Album Review: Rosie Lowe - 'YU'


The sultry neo-soul-meets-R&B vibe of Rosie Lowe makes for intoxicating listening. Her latest album, ‘YU’ documents the feelings of lust, infidelity and overwhelming feelings of love. 

From the outset, Rosie Lowe’s songs are all-encompassing – she captivates a feeling and transports you to the moment whether you feel related to it, or not. The momentary pulsating and waning of synth that carries the simplistic ‘Lifeline’ has a shimmering, seamless transition into ‘The Way’, which feels as though it is the aural embodiment of those sped-up videos of flowers blooming. The song blossoms into a groovy song of admiration that feels as though it could’ve been written by Robyn – the queen of love songs.
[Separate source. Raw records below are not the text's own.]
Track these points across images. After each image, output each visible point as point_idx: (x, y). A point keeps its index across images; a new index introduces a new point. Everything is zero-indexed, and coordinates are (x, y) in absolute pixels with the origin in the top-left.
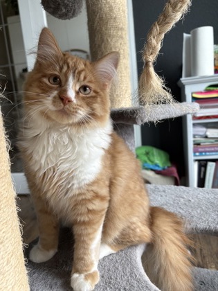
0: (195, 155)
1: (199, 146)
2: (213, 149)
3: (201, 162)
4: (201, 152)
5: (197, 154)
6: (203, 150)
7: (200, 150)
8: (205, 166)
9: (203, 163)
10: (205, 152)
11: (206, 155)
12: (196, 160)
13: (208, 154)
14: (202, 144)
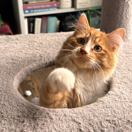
0: (25, 13)
1: (27, 5)
2: (39, 7)
4: (29, 10)
5: (27, 11)
6: (31, 8)
7: (29, 8)
8: (33, 22)
9: (31, 19)
10: (33, 9)
11: (33, 12)
12: (26, 17)
13: (35, 11)
14: (29, 3)
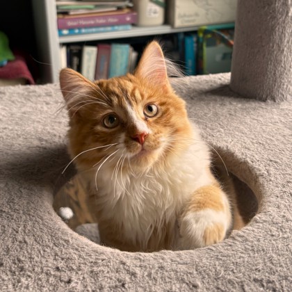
0: (61, 35)
1: (67, 17)
2: (92, 22)
3: (73, 48)
4: (71, 29)
5: (65, 32)
6: (75, 24)
7: (70, 24)
8: (80, 55)
9: (75, 49)
10: (80, 27)
11: (80, 34)
12: (63, 44)
13: (83, 31)
14: (72, 13)
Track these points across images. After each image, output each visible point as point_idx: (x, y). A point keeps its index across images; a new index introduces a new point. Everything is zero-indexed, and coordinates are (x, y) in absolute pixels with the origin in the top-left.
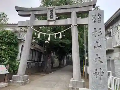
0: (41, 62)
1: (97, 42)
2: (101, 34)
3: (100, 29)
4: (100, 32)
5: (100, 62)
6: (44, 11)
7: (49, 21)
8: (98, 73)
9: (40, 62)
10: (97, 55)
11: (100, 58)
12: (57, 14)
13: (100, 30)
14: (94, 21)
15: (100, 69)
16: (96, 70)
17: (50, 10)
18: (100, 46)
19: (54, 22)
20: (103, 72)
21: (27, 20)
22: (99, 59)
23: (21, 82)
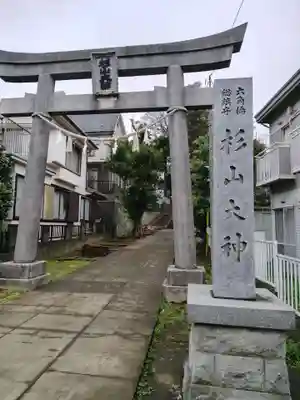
0: (79, 224)
1: (232, 167)
2: (245, 145)
3: (242, 131)
4: (242, 139)
5: (237, 219)
6: (80, 64)
7: (98, 96)
8: (231, 246)
9: (75, 224)
10: (232, 201)
11: (237, 208)
13: (242, 136)
14: (227, 110)
15: (238, 235)
16: (228, 238)
17: (99, 60)
18: (238, 177)
19: (115, 99)
20: (244, 243)
21: (27, 94)
22: (236, 211)
23: (27, 280)
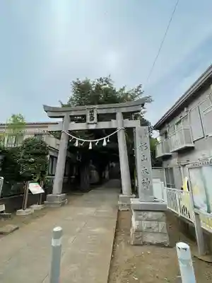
1: (144, 156)
2: (147, 148)
5: (146, 173)
7: (89, 124)
10: (144, 167)
11: (146, 170)
15: (147, 179)
16: (144, 180)
17: (89, 111)
19: (95, 125)
20: (149, 182)
23: (59, 202)
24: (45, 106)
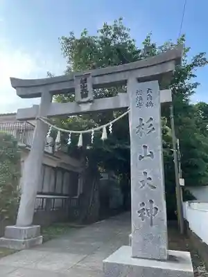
0: (77, 197)
1: (144, 146)
2: (153, 129)
3: (151, 119)
4: (151, 125)
5: (150, 188)
7: (79, 103)
8: (145, 211)
10: (145, 173)
12: (95, 87)
13: (151, 122)
14: (140, 105)
15: (151, 201)
16: (143, 204)
17: (79, 80)
18: (149, 154)
19: (91, 104)
20: (155, 208)
21: (34, 105)
22: (148, 181)
23: (22, 240)
24: (13, 80)
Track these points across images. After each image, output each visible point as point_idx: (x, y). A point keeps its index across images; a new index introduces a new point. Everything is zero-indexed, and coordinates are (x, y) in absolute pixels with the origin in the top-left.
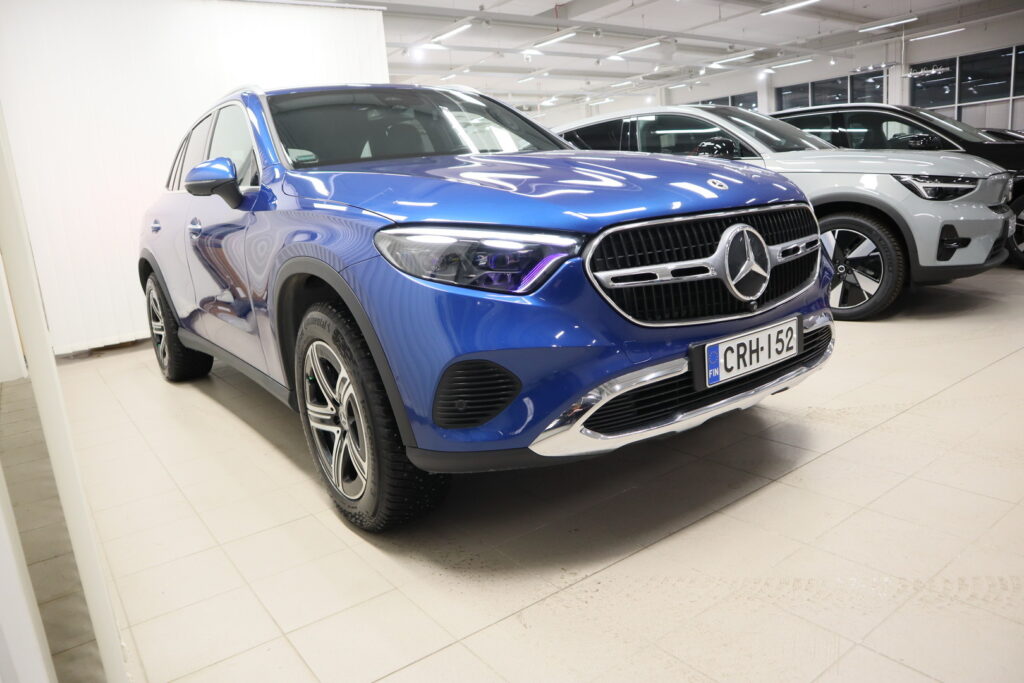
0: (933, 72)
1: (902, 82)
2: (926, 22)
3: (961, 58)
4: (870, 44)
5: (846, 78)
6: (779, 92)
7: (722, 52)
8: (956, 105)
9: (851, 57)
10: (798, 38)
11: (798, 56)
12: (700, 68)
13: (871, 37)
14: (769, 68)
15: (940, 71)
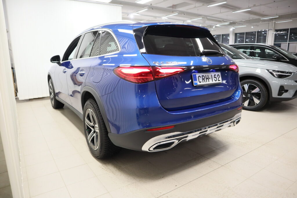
0: (282, 32)
1: (272, 35)
2: (281, 17)
3: (290, 29)
4: (264, 23)
5: (256, 32)
6: (236, 34)
7: (220, 21)
8: (288, 42)
9: (258, 26)
10: (243, 19)
11: (242, 24)
12: (213, 26)
13: (264, 21)
14: (234, 27)
15: (284, 32)
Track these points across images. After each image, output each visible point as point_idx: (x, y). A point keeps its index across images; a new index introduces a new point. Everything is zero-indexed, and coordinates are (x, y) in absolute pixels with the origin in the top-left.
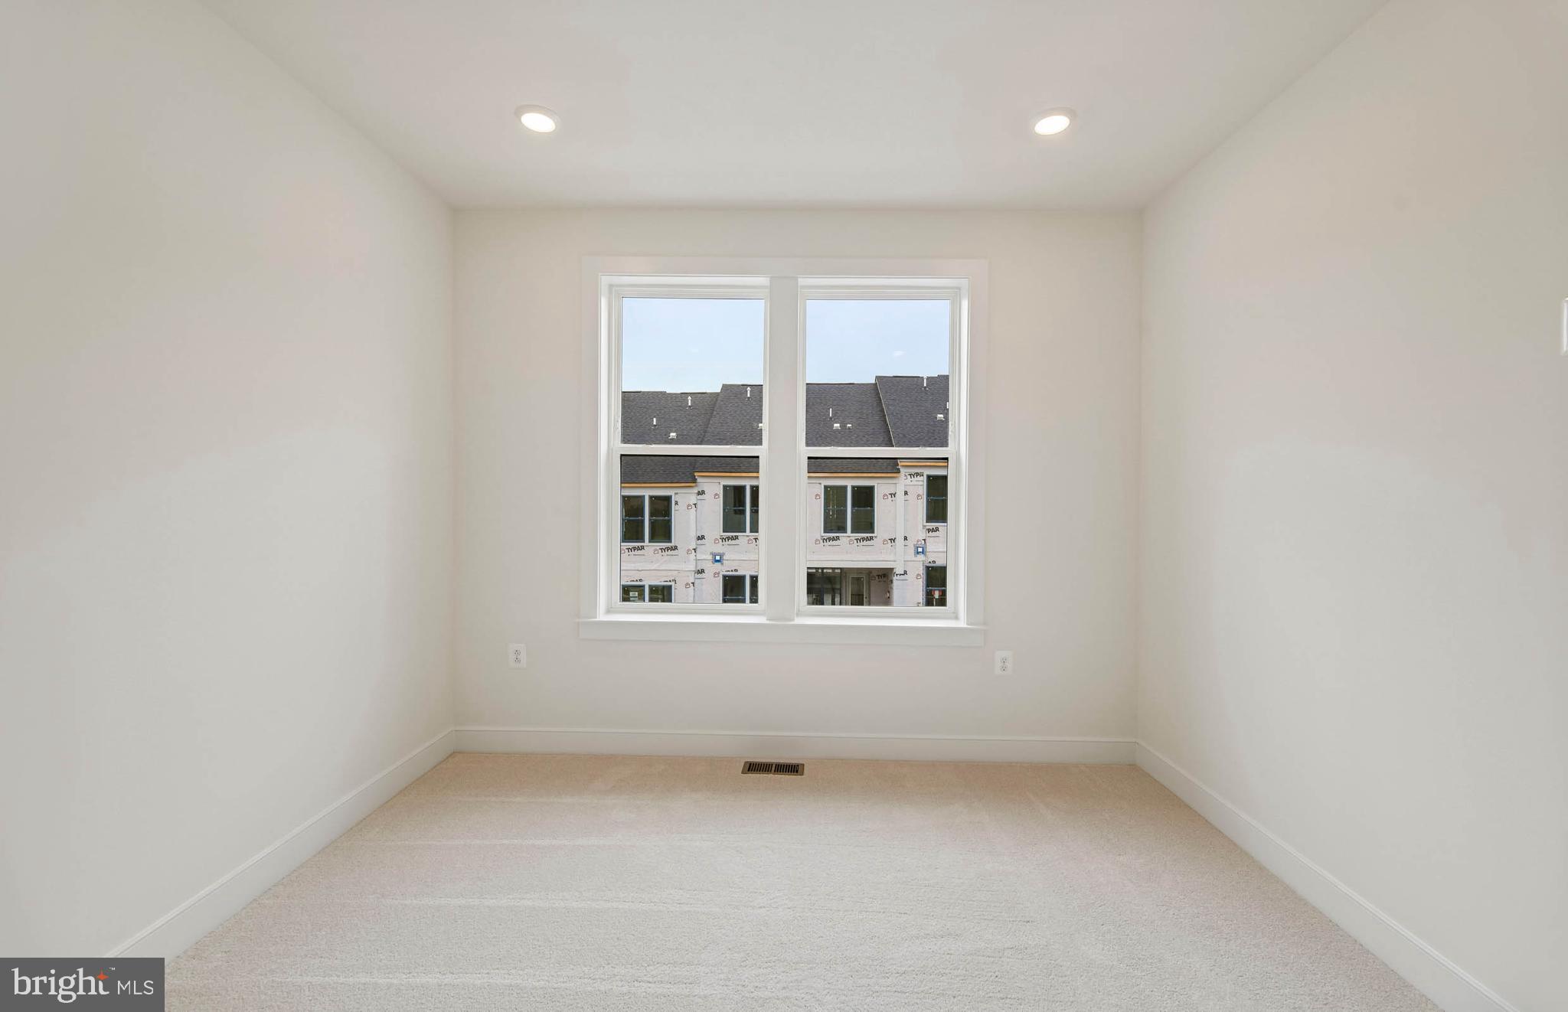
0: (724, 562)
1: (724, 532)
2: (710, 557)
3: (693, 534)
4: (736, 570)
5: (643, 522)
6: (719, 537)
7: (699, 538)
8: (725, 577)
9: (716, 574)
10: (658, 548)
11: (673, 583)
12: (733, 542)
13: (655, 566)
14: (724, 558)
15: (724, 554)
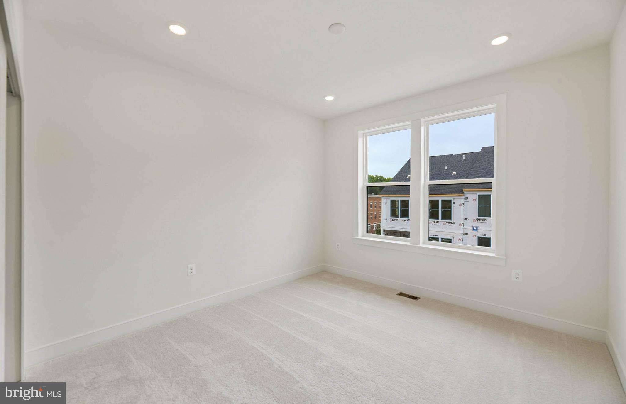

Whether Rosie Lowe is discussing the feeling of being called back to the same person over and over again (Birdsong) or giving into lust and knowing it was just a one-time thing (Mango) there’s an air of cool-as-a-cucumber sensuality and confidence that exudes from her hazy jazz vocals. ‘Royalty’ solidifies Rosie Lowe in her knack for writing funky songs, with cheeky undertones that may be missed on first listen: “You’ve got the freedom to go before the dawn creeps in. Our night was good, but not enough to sway me.” 

‘Pharaoh’ is a silky feminine mantra over letting belief in your own power guide you and along similar veins are ‘ITILY’ – though it is more about the pull of the flesh – and ‘UEMM’ is about coming to terms with wanting someone who isn’t always available. The album as a whole, presents a strong sense of empowerment in listening to the needs of your body, no matter how much it may feel like it is sending you astray. ‘YU’ is an open and honest account of the journey we go through when experiencing feelings of a romantic nature. 

Rosie Lowe will be on a small tour of the UK, in late October.